[Start of Attachment]

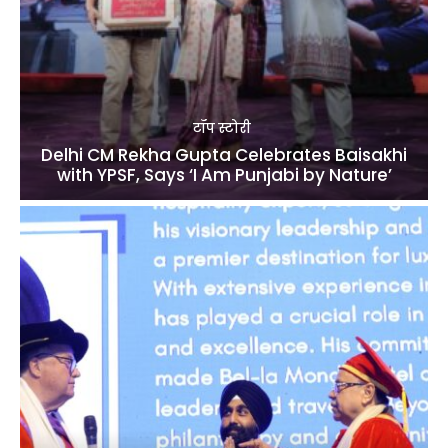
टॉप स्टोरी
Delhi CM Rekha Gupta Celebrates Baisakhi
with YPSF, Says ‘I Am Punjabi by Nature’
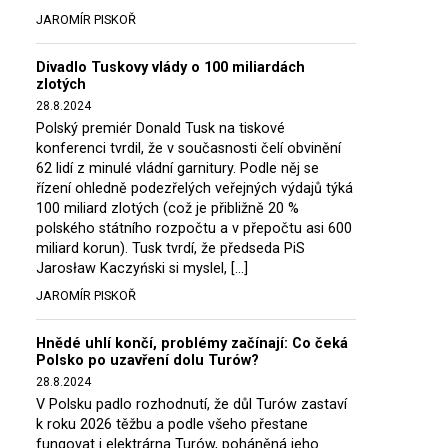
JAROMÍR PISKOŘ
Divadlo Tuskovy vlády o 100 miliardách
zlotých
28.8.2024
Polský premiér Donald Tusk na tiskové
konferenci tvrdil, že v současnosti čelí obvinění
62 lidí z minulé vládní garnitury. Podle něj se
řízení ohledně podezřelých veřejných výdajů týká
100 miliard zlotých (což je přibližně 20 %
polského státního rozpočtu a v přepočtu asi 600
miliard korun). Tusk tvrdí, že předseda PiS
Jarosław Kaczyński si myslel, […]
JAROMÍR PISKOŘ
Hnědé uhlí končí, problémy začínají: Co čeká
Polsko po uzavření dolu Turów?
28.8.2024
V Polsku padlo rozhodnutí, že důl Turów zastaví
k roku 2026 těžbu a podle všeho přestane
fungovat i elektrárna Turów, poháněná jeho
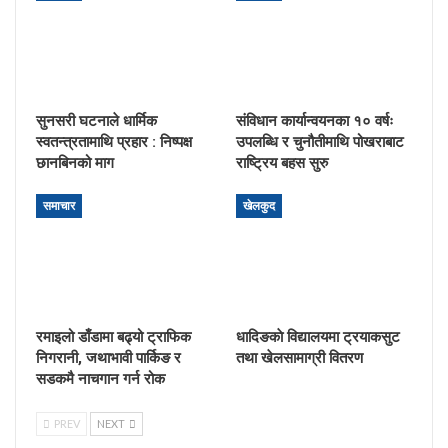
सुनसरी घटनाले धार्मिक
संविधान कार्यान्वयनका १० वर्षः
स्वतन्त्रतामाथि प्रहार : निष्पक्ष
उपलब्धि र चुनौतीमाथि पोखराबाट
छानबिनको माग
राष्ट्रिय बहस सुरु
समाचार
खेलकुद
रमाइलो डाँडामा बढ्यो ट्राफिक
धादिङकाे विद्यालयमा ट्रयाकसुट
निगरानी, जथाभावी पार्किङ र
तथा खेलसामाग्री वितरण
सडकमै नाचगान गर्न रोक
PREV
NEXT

[End of Attachment]
[Start of Attachment]

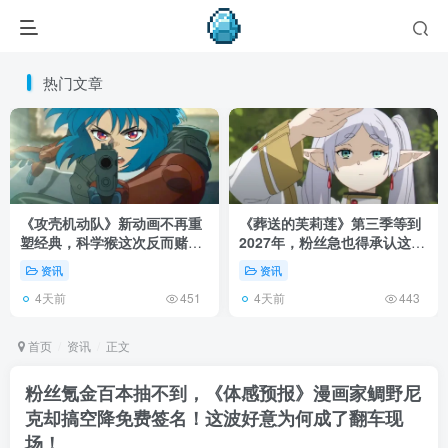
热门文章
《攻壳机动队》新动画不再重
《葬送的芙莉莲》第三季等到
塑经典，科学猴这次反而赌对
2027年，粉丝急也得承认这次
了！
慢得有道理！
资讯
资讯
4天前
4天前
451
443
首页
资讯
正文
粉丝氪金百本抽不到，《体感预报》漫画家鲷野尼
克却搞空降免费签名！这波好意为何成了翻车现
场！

[End of Attachment]

- AIM OF THE TASK
Each line of the data that holds the word "zlotých" should be copied.

- SOLUTION FOR THIS PROBLEM
zlotých
100 miliard zlotých (což je přibližně 20 %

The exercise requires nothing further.